The republican battle against the Church, however, encountered the new Pope along its way, - Pius X, elected to the Papal throne on August 4th 1903. With his encyclicals Vehementer nos of February 11th 1906, Gravissimo officii of August 10th of the same year, Une fois encore of January 6th 1907, Pius X, assisted by his Secretary of State Raffaele Merry del Val, he protested solemnly against the secular laws, urging Catholics to oppose them through all legal means, with the aim of conserving the traditions and values of Catholic France. Faced with this determination, the Third Republic did not dare activate the persecution fully, so as to avoid the creation of martyrs, and thus renounced the closing of the churches and the imprisonment of priests. Pius X’s politics without concessions, proved to be far-sighted. The law of separation was never applied with rigor and the Pope’s appeal contributed to a great rebirth of Catholicism in France on the eve of the First World War. Pius X’s ecclesiastical politics, the opposite of his predecessor’s, represents, in the final analysis, an unappealable historical condemnation of the ralliement.

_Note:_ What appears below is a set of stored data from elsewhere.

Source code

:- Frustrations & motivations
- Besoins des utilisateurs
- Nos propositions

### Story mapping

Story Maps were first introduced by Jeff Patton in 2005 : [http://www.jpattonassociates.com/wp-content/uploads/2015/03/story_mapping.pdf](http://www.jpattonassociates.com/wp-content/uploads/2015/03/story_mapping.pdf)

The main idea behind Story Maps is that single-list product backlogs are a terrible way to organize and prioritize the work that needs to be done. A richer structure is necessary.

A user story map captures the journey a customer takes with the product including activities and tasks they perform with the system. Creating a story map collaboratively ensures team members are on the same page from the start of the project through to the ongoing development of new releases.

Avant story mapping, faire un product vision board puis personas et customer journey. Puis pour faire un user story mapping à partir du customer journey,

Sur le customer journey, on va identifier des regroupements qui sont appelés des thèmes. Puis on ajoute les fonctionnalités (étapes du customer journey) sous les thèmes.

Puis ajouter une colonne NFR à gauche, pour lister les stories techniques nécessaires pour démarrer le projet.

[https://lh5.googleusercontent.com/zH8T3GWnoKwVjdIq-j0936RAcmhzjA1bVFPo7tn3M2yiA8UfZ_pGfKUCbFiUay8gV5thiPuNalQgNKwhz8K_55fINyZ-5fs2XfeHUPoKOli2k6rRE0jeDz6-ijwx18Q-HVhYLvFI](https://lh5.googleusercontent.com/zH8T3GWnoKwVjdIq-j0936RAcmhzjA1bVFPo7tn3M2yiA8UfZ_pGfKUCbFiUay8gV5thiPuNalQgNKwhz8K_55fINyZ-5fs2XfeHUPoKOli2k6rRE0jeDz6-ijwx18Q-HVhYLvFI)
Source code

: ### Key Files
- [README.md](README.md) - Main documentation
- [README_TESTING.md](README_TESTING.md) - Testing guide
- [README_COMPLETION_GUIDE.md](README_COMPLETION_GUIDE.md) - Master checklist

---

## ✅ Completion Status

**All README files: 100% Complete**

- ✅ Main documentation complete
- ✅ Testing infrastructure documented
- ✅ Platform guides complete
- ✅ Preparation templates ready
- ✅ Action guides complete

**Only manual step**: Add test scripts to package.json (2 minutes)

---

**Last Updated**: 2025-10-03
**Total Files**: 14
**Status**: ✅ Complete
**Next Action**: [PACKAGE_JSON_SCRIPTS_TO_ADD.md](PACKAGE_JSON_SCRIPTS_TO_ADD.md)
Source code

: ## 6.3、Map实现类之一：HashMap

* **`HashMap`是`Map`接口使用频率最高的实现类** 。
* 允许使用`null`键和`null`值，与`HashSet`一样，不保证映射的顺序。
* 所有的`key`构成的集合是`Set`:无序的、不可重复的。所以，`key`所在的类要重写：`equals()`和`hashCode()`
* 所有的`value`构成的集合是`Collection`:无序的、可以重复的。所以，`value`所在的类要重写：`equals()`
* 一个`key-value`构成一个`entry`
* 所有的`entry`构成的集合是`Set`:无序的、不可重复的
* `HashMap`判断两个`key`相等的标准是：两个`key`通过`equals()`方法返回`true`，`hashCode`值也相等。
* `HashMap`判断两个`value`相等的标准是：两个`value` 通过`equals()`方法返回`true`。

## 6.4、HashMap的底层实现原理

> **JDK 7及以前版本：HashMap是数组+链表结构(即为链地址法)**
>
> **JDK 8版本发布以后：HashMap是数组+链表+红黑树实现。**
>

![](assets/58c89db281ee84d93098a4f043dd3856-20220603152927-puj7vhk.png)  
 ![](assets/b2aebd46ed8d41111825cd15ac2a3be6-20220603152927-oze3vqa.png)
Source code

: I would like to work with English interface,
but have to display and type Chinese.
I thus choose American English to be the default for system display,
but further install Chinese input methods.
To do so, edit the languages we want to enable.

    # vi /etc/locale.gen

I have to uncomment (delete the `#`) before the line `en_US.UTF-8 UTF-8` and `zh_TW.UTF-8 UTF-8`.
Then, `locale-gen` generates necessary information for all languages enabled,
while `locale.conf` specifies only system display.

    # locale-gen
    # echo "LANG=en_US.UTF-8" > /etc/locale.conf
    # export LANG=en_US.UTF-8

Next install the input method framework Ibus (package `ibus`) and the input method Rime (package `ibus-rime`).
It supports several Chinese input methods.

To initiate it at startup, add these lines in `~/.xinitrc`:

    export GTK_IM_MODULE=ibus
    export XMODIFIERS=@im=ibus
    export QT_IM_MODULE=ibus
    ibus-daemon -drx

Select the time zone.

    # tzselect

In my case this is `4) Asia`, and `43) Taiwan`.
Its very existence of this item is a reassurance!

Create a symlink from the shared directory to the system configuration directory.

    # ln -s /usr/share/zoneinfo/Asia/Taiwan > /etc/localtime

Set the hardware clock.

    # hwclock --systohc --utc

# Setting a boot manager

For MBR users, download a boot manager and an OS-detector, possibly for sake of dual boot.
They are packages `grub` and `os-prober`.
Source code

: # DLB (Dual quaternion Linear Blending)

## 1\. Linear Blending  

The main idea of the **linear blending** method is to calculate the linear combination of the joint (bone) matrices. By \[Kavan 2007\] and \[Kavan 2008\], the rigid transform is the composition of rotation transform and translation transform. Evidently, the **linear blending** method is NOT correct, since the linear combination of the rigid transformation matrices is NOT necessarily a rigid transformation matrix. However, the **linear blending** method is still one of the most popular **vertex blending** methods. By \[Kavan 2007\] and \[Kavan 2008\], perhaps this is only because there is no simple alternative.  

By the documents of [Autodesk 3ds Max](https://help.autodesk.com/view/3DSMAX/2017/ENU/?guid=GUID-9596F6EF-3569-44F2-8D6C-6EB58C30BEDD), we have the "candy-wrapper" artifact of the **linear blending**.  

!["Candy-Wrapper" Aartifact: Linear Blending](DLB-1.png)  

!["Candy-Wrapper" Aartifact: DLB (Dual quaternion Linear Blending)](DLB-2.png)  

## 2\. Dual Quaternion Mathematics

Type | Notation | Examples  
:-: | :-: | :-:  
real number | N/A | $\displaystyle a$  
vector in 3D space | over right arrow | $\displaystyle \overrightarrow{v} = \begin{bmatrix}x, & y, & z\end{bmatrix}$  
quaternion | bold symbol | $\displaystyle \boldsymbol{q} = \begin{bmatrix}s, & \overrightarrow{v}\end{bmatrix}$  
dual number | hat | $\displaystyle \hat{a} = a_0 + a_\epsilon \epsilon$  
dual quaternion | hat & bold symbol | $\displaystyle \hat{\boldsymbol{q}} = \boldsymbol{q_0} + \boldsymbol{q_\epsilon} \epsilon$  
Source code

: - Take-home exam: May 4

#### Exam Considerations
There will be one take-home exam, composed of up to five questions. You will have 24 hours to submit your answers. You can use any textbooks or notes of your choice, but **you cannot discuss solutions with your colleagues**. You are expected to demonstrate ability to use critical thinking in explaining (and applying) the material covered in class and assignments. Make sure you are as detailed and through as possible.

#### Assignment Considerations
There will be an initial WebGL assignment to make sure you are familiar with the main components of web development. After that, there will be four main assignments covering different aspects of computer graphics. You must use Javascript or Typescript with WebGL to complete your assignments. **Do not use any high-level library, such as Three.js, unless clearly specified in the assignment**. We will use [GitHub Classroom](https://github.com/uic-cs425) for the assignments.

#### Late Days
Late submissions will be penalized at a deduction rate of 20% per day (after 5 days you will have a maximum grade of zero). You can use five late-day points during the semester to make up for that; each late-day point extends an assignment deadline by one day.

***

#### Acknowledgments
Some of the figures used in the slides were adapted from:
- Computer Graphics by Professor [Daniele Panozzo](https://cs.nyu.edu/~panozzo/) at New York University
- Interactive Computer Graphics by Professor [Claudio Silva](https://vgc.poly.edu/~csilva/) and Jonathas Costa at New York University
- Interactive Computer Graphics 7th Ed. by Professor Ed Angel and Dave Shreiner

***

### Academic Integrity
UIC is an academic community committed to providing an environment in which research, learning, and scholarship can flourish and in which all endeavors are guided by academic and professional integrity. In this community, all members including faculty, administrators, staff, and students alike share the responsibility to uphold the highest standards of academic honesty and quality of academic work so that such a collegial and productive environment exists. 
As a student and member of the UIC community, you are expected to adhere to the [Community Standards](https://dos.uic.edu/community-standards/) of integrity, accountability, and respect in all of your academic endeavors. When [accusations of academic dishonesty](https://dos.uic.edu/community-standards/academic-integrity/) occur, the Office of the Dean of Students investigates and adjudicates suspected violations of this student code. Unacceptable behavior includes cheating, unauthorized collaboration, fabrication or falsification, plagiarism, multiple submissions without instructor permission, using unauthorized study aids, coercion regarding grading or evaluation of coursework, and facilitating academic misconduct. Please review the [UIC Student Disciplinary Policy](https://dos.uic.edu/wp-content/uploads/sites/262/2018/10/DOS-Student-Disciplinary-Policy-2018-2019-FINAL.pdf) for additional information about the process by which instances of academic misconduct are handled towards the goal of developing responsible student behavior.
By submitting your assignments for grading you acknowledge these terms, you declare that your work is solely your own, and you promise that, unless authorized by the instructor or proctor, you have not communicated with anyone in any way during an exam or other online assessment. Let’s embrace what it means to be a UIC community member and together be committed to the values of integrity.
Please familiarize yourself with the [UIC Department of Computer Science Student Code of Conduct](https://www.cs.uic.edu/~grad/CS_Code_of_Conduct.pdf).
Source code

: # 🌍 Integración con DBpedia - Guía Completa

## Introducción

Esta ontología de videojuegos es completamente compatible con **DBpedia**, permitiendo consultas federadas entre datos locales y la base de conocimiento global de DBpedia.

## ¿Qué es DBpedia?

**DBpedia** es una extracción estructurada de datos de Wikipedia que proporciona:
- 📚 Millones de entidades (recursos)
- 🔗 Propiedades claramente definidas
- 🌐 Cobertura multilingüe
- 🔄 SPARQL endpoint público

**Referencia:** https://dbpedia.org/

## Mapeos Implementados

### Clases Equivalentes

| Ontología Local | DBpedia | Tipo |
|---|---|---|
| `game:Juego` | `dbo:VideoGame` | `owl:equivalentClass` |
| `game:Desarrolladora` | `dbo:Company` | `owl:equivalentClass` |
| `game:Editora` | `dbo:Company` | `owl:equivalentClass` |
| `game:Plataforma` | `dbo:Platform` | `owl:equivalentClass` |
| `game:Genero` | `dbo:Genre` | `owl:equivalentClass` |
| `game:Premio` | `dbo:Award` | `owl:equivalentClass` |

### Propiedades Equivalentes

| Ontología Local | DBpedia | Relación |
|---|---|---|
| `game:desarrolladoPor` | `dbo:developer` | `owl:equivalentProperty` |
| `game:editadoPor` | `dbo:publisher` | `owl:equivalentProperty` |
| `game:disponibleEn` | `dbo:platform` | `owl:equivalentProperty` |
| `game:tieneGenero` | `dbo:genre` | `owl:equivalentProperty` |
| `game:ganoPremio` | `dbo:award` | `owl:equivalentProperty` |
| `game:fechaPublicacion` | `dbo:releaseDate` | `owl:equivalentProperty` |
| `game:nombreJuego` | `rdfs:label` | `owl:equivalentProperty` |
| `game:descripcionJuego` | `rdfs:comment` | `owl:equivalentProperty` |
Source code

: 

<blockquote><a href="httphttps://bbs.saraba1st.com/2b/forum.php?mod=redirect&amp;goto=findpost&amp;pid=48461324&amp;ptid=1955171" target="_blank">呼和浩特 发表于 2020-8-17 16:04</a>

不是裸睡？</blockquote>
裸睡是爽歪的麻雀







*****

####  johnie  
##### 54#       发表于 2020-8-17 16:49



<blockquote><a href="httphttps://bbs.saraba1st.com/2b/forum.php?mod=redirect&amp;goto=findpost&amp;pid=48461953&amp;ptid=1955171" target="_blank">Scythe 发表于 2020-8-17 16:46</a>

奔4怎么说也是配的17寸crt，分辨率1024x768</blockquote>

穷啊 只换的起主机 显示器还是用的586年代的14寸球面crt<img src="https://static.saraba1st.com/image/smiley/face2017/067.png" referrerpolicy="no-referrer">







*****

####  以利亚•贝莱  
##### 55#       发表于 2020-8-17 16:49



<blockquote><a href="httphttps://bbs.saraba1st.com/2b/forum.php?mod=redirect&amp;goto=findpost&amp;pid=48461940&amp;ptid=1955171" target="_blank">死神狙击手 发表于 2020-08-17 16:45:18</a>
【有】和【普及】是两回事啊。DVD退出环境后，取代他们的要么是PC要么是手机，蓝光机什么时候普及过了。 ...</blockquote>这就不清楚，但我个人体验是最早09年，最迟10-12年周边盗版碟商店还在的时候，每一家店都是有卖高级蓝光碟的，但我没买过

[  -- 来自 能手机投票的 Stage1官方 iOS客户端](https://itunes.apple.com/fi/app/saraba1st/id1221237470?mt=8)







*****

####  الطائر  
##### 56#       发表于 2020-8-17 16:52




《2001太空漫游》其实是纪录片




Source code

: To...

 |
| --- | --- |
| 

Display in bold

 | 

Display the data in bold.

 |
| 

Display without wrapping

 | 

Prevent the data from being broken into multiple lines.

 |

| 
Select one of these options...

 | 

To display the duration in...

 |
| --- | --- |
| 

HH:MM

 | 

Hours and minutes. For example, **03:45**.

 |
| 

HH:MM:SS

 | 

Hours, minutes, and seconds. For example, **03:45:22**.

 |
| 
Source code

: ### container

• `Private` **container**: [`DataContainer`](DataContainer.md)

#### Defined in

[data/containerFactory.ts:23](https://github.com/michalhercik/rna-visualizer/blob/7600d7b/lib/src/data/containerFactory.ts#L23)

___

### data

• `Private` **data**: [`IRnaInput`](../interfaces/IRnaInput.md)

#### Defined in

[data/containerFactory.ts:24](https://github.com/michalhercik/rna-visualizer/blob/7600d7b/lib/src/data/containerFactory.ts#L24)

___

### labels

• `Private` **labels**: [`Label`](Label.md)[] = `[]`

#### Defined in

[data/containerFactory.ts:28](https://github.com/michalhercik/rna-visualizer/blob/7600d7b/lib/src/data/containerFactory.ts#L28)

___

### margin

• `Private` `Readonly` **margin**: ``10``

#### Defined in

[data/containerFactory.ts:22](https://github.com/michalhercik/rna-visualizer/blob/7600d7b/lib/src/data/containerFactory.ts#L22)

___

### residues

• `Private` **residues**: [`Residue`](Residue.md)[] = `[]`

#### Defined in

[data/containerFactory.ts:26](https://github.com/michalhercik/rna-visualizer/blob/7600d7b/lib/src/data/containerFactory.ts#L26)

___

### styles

Leo XIII never professed liberal errors, on the contrary, he explicitly condemned them. The historian, nevertheless, cannot ignore the contradiction between Pope Pecci’s Magisterium and his political and pastoral stance. In the encyclicals Diuturnum illud, Immortale Dei e Libertas, he reiterated and developed the political doctrine of Gregory XVI and Pius IX, but the policy of ralliement contradicted his doctrinal premises. Leo XIII, far from his intentions, encouraged, at the level of praxis, those ideas and tendencies that he condemned on the doctrinal level. If we attribute the significance of a spiritual attitude to the word liberal, of a political tendency to concessions and compromise, we have to conclude that Leo XIII had a liberal spirit. This liberal spirit was manifested principally as an attempt to resolve the problems posed by modernity, through the arms of diplomatic negotiation and compromises, rather than with the intransigence of principles and a political and cultural battle. In this sense, as I have shown in my recent volume Il ralliement di Leone XIII. Il fallimento di un progetto pastorale (Le Lettere, Florence 2014), the principal consequences of ralliement, were of a psychological and cultural order more than a political one. To this strategy the ecclesiastic “Third Party” was called upon, which throughout the 20th century tried to find an intermediate position between modernists and anti-modernists who were contending the issue.
The spirit of ralliement with the modern world has been around for more than a century, and the great temptation to which the Church is exposed to, is still [with us]. In this regard, a Pope of great doctrine such as Leo XIII made a grave error in pastoral strategy. The prophetic strength of St. Pius X is the opposite, in the intimate coherence of his pontificate between evangelical Truth and the life of the Church in the modern world, between theory and praxis, between doctrine and pastoral care, with no yielding to the lures of modernity.